Not! Here it’s all about nepotism, threats, bullying, and a committment to making life unbearable for anyone who gets in the way. They are not particularly concerned with the best interests of the town except insofar as it advances their own business and financial interests. They take what they want, refuse to answer to anyone, hire relatives and personal friends, give out contracts to their buddies and live the good life. It’s worked well for them. They always win.
What can you do? It’s a small town and you can’t spend your life fighting.
Town meetings end in fistfights and horrific verbal brawls creating enough bad feeling to last into the next decade. I opposed the new High School. Not because we didn’t need one. We definitely needed a new high school but I was still waiting for an explanation of where the millions of dollars to upgrade the old high school went. Eventually, overcoming all objections, they built it anyway and the explanation never came.

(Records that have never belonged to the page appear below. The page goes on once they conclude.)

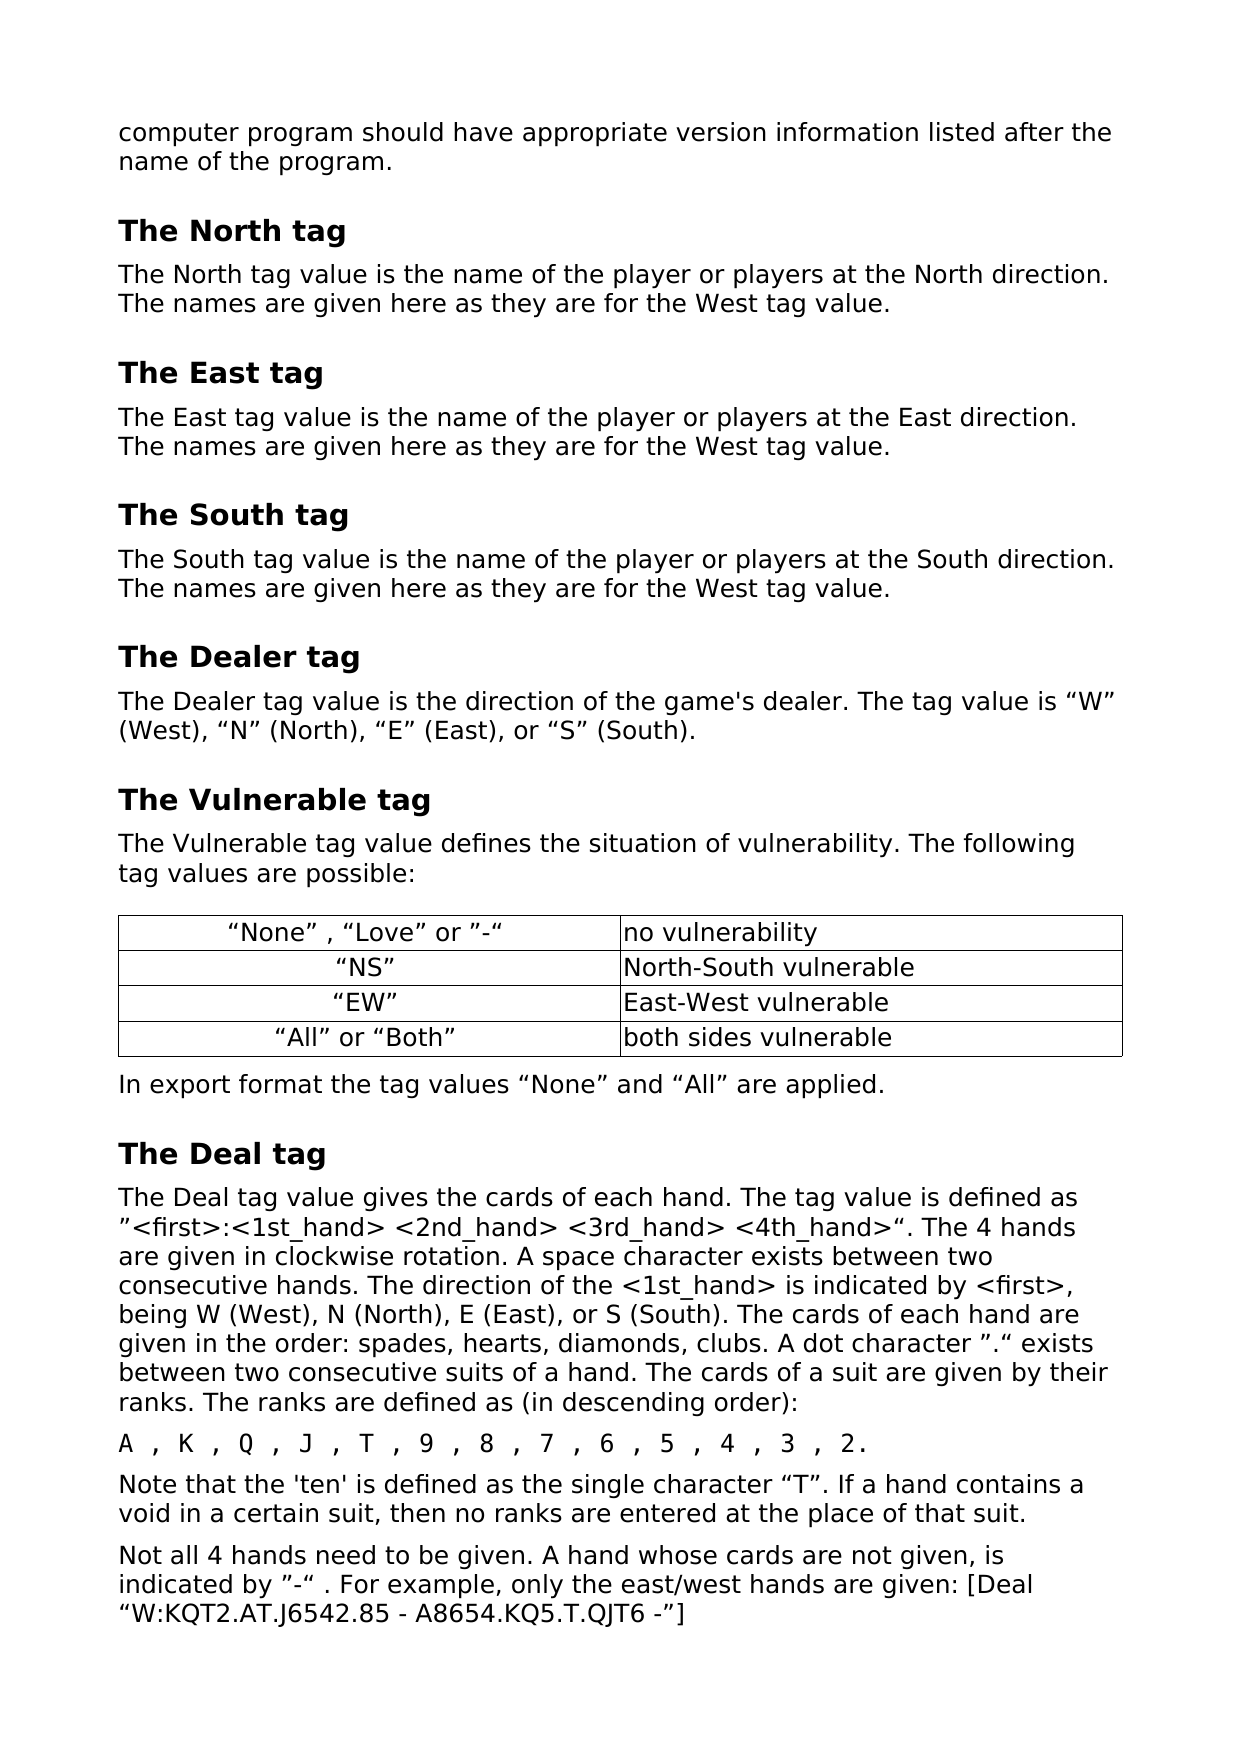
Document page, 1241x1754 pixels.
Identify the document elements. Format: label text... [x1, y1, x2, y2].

text Not all 4 hands need to be given. A hand whose cards are not given, is indicated by ”-“ . For example, only the east/west hands are given: [Deal “W:KQT2.AT.J6542.85 - A8654.KQ5.T.QJT6 -”] [118, 1541, 1122, 1629]
table_cell “All” or “Both” [119, 1022, 620, 1056]
subtitle The Deal tag [118, 1137, 1122, 1171]
text The North tag value is the name of the player or players at the North direction. The names are given here as they are for the West tag value. [118, 260, 1122, 319]
table_cell both sides vulnerable [621, 1022, 1122, 1056]
subtitle The North tag [118, 214, 1122, 248]
subtitle The East tag [118, 356, 1122, 390]
table_cell “NS” [119, 951, 620, 985]
text In export format the tag values “None” and “All” are applied. [118, 1071, 1122, 1100]
table_cell East-West vulnerable [621, 986, 1122, 1021]
text Note that the 'ten' is defined as the single character “T”. If a hand contains a void in a certain suit, then no ranks are entered at the place of that suit. [118, 1470, 1122, 1529]
subtitle The Vulnerable tag [118, 783, 1122, 817]
text The East tag value is the name of the player or players at the East direction. The names are given here as they are for the West tag value. [118, 403, 1122, 461]
text computer program should have appropriate version information listed after the name of the program. [118, 118, 1122, 176]
subtitle The Dealer tag [118, 641, 1122, 675]
subtitle The South tag [118, 498, 1122, 532]
text The South tag value is the name of the player or players at the South direction. The names are given here as they are for the West tag value. [118, 545, 1122, 603]
table_cell North-South vulnerable [621, 951, 1122, 985]
text The Deal tag value gives the cards of each hand. The tag value is defined as ”<first>:<1st_hand> <2nd_hand> <3rd_hand> <4th_hand>“. The 4 hands are given in clockwise rotation. A space character exists between two consecutive hands. The direction of the <1st_hand> is indicated by <first>, being W (West), N (North), E (East), or S (South). The cards of each hand are given in the order: spades, hearts, diamonds, clubs. A dot character ”.“ exists between two consecutive suits of a hand. The cards of a suit are given by their ranks. The ranks are defined as (in descending order): [118, 1184, 1122, 1417]
table_cell “EW” [119, 986, 620, 1021]
table_header no vulnerability [621, 916, 1122, 950]
text A , K , Q , J , T , 9 , 8 , 7 , 6 , 5 , 4 , 3 , 2. [118, 1429, 1122, 1459]
text The Dealer tag value is the direction of the game's dealer. The tag value is “W” (West), “N” (North), “E” (East), or “S” (South). [118, 687, 1122, 746]
text The Vulnerable tag value defines the situation of vulnerability. The following tag values are possible: [118, 829, 1122, 888]
table_header “None” , “Love” or ”-“ [119, 916, 620, 950]
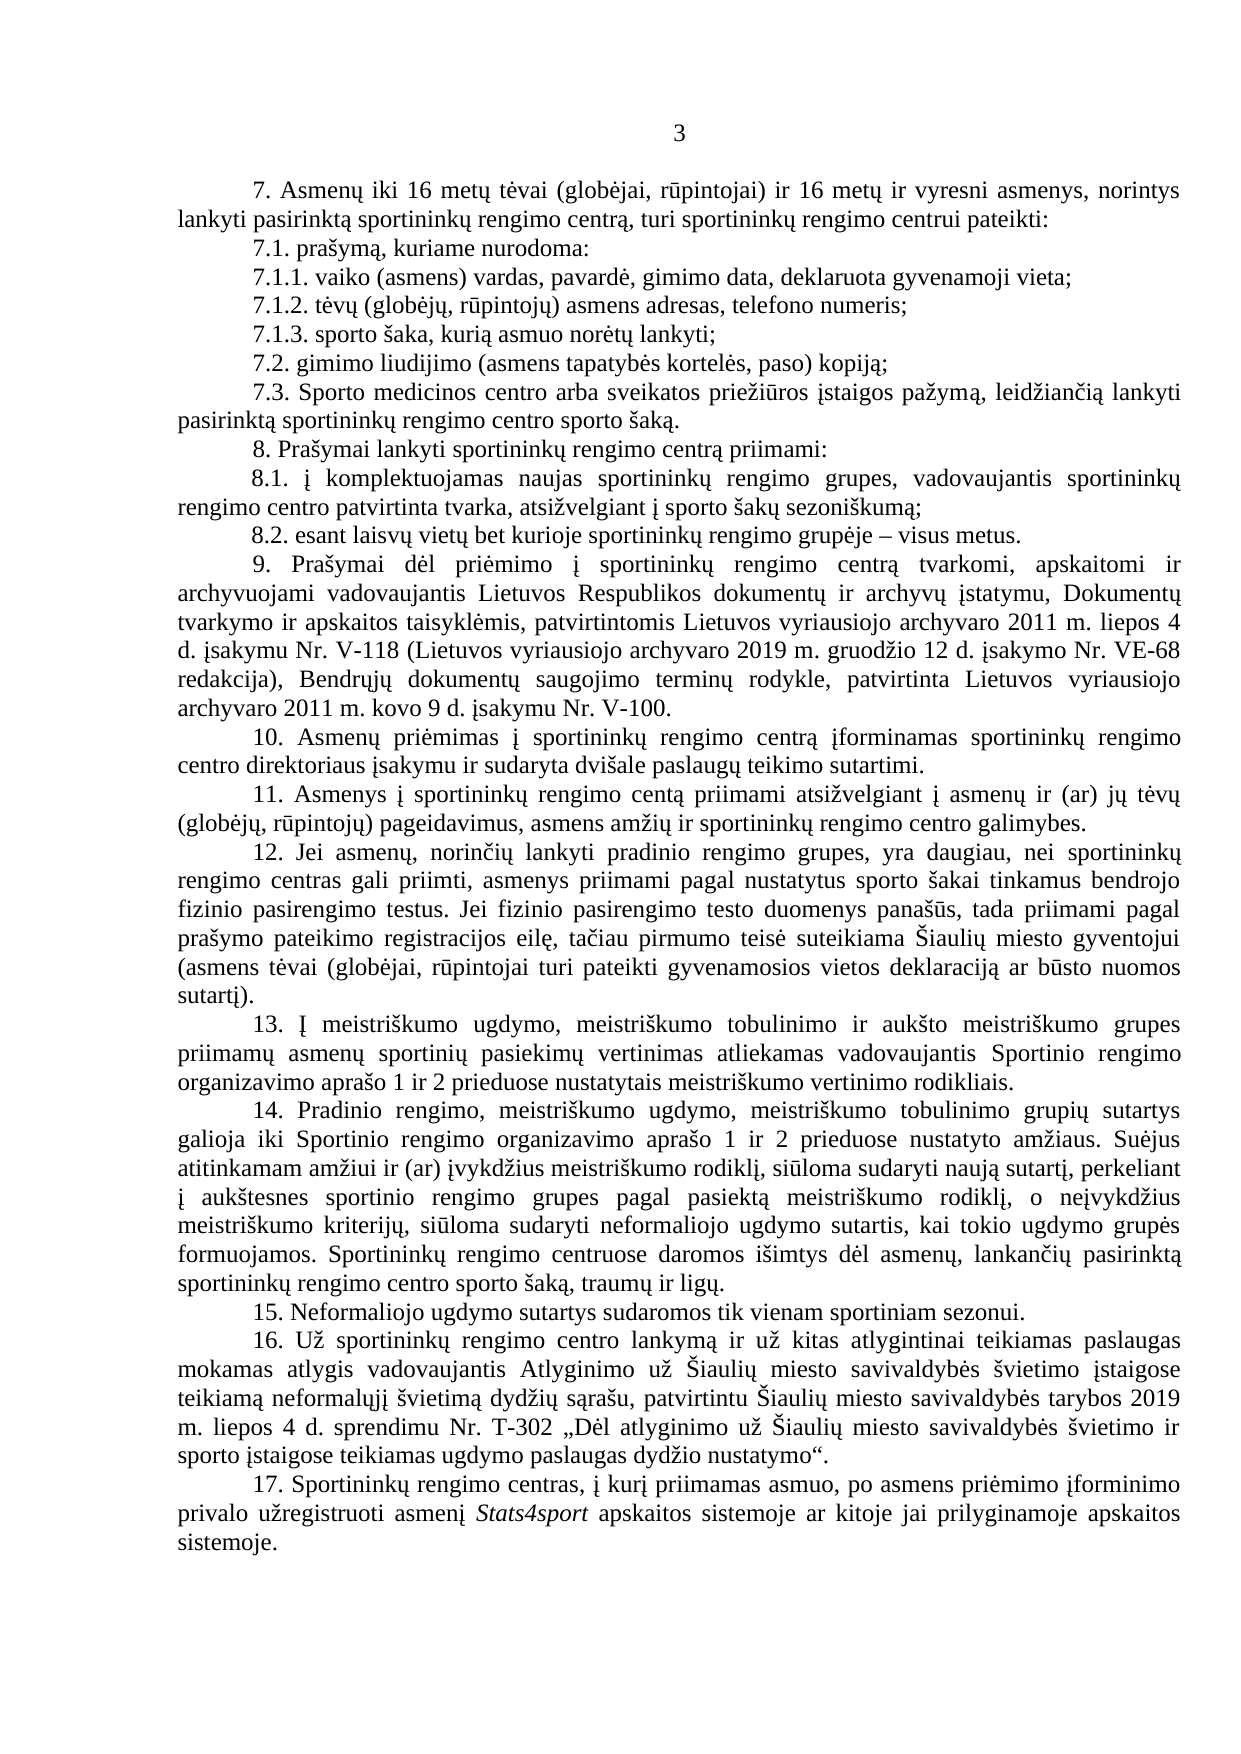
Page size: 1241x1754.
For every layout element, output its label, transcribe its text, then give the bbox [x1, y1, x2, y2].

text 7.1.2. tėvų (globėjų, rūpintojų) asmens adresas, telefono numeris; [177, 291, 1181, 319]
text 12. Jei asmenų, norinčių lankyti pradinio rengimo grupes, yra daugiau, nei sportininkų rengimo centras gali priimti, asmenys priimami pagal nustatytus sporto šakai tinkamus bendrojo fizinio pasirengimo testus. Jei fizinio pasirengimo testo duomenys panašūs, tada priimami pagal prašymo pateikimo registracijos eilę, tačiau pirmumo teisė suteikiama Šiaulių miesto gyventojui (asmens tėvai (globėjai, rūpintojai turi pateikti gyvenamosios vietos deklaraciją ar būsto nuomos sutartį). [177, 837, 1181, 1009]
text 7.2. gimimo liudijimo (asmens tapatybės kortelės, paso) kopiją; [177, 348, 1181, 377]
text 8.2. esant laisvų vietų bet kurioje sportininkų rengimo grupėje – visus metus. [177, 521, 1181, 549]
text 7. Asmenų iki 16 metų tėvai (globėjai, rūpintojai) ir 16 metų ir vyresni asmenys, norintys lankyti pasirinktą sportininkų rengimo centrą, turi sportininkų rengimo centrui pateikti: [177, 176, 1181, 233]
text 8. Prašymai lankyti sportininkų rengimo centrą priimami: [177, 434, 1181, 463]
text 7.1.1. vaiko (asmens) vardas, pavardė, gimimo data, deklaruota gyvenamoji vieta; [177, 262, 1181, 291]
text 7.1. prašymą, kuriame nurodoma: [177, 233, 1181, 262]
text 11. Asmenys į sportininkų rengimo centą priimami atsižvelgiant į asmenų ir (ar) jų tėvų (globėjų, rūpintojų) pageidavimus, asmens amžių ir sportininkų rengimo centro galimybes. [177, 779, 1181, 837]
text 17. Sportininkų rengimo centras, į kurį priimamas asmuo, po asmens priėmimo įforminimo privalo užregistruoti asmenį Stats4sport apskaitos sistemoje ar kitoje jai prilyginamoje apskaitos sistemoje. [177, 1469, 1181, 1556]
text 7.1.3. sporto šaka, kurią asmuo norėtų lankyti; [177, 319, 1181, 348]
text 7.3. Sporto medicinos centro arba sveikatos priežiūros įstaigos pažymą, leidžiančią lankyti pasirinktą sportininkų rengimo centro sporto šaką. [177, 377, 1181, 434]
text 8.1. į komplektuojamas naujas sportininkų rengimo grupes, vadovaujantis sportininkų rengimo centro patvirtinta tvarka, atsižvelgiant į sporto šakų sezoniškumą; [177, 463, 1181, 521]
text 9. Prašymai dėl priėmimo į sportininkų rengimo centrą tvarkomi, apskaitomi ir archyvuojami vadovaujantis Lietuvos Respublikos dokumentų ir archyvų įstatymu, Dokumentų tvarkymo ir apskaitos taisyklėmis, patvirtintomis Lietuvos vyriausiojo archyvaro 2011 m. liepos 4 d. įsakymu Nr. V-118 (Lietuvos vyriausiojo archyvaro 2019 m. gruodžio 12 d. įsakymo Nr. VE-68 redakcija), Bendrųjų dokumentų saugojimo terminų rodykle, patvirtinta Lietuvos vyriausiojo archyvaro 2011 m. kovo 9 d. įsakymu Nr. V-100. [177, 549, 1181, 722]
text 10. Asmenų priėmimas į sportininkų rengimo centrą įforminamas sportininkų rengimo centro direktoriaus įsakymu ir sudaryta dvišale paslaugų teikimo sutartimi. [177, 722, 1181, 779]
text 15. Neformaliojo ugdymo sutartys sudaromos tik vienam sportiniam sezonui. [177, 1297, 1181, 1326]
text 16. Už sportininkų rengimo centro lankymą ir už kitas atlygintinai teikiamas paslaugas mokamas atlygis vadovaujantis Atlyginimo už Šiaulių miesto savivaldybės švietimo įstaigose teikiamą neformalųjį švietimą dydžių sąrašu, patvirtintu Šiaulių miesto savivaldybės tarybos 2019 m. liepos 4 d. sprendimu Nr. T-302 „Dėl atlyginimo už Šiaulių miesto savivaldybės švietimo ir sporto įstaigose teikiamas ugdymo paslaugas dydžio nustatymo“. [177, 1326, 1181, 1469]
text 14. Pradinio rengimo, meistriškumo ugdymo, meistriškumo tobulinimo grupių sutartys galioja iki Sportinio rengimo organizavimo aprašo 1 ir 2 prieduose nustatyto amžiaus. Suėjus atitinkamam amžiui ir (ar) įvykdžius meistriškumo rodiklį, siūloma sudaryti naują sutartį, perkeliant į aukštesnes sportinio rengimo grupes pagal pasiektą meistriškumo rodiklį, o neįvykdžius meistriškumo kriterijų, siūloma sudaryti neformaliojo ugdymo sutartis, kai tokio ugdymo grupės formuojamos. Sportininkų rengimo centruose daromos išimtys dėl asmenų, lankančių pasirinktą sportininkų rengimo centro sporto šaką, traumų ir ligų. [177, 1096, 1181, 1297]
text 13. Į meistriškumo ugdymo, meistriškumo tobulinimo ir aukšto meistriškumo grupes priimamų asmenų sportinių pasiekimų vertinimas atliekamas vadovaujantis Sportinio rengimo organizavimo aprašo 1 ir 2 prieduose nustatytais meistriškumo vertinimo rodikliais. [177, 1009, 1181, 1096]
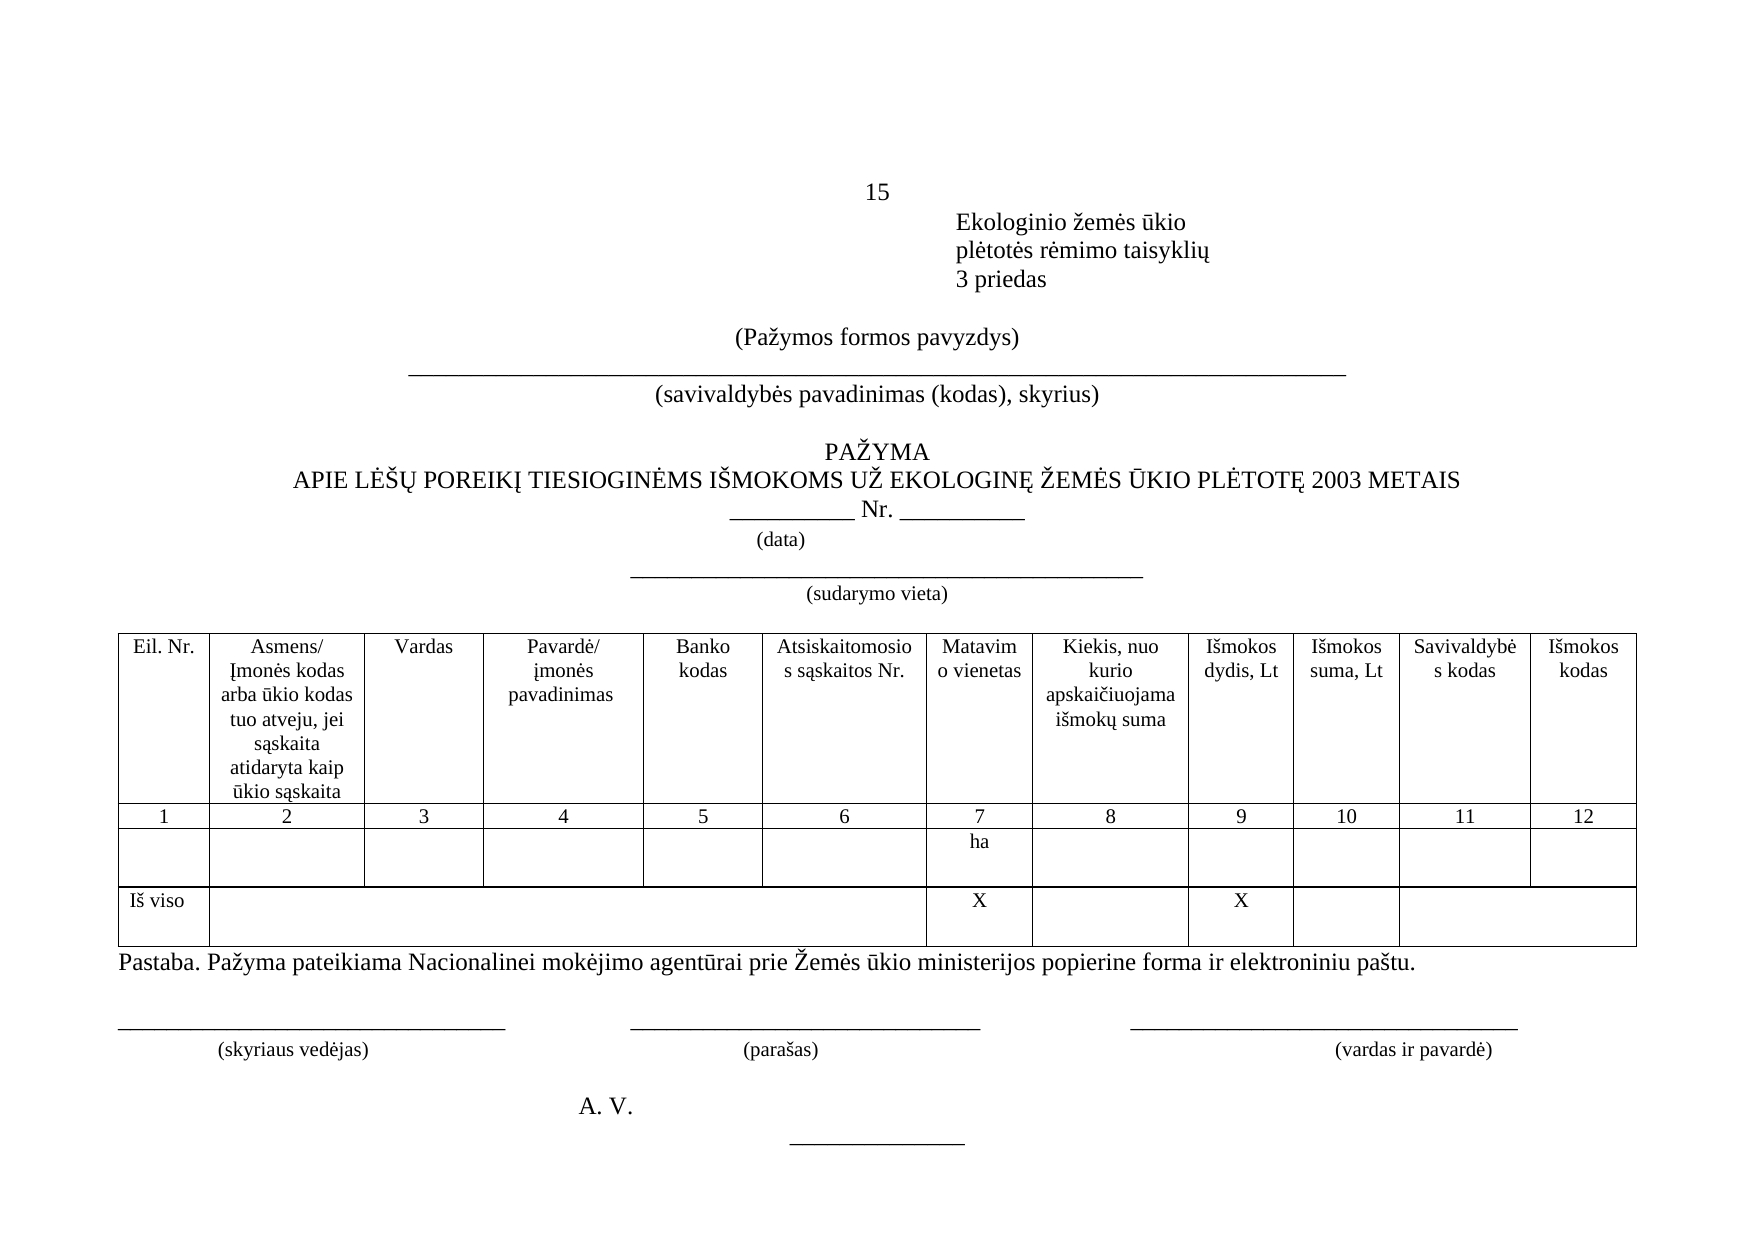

They asked Garry to run for town council when we first moved here. He was easily recognized from all his years on television, so despite being (then but not now) the only non-white resident, fame beat out prejudice. Garry declined the honor, explaining to me it would destroy our lives. We’d have mobs in the driveway throwing rocks at our windows. I didn’t understand until years later when I worked for a local paper covering debates preceding town council elections.
Good grief! The level of personal vindictiveness and venom was a wonder to behold. Where were the good guys? Each candidate was worse than the other, ranging from merely venal, through clueless, to possibly psychotic.
It was closer to Shirley Jackson‘s “The Lottery” than Andy Griffith. And yet, I do love the valley. True, I try very hard to not even think about why they do what they do and how they do it. The less I know, the happier I am. If my town were unique, it would be encouraging on some level, but all the towns around here are pretty bad. This town may take top prize for most blatantly bad government, but the other towns are close behind. They have better manners in public … but small towns are not like the movies. Really. Not.
So — life goes on. White picket fences and green lawns. Big shade trees, lots of room for children to play. Safe streets, plenty of open space. Only two traffic lights in town, one of which is probably redundant. It’s ever so pretty. Just … don’t get too involved. Things aren’t necessarily what they seem. Think Chevy Chase in “Funny Farm.” Yeah, that works.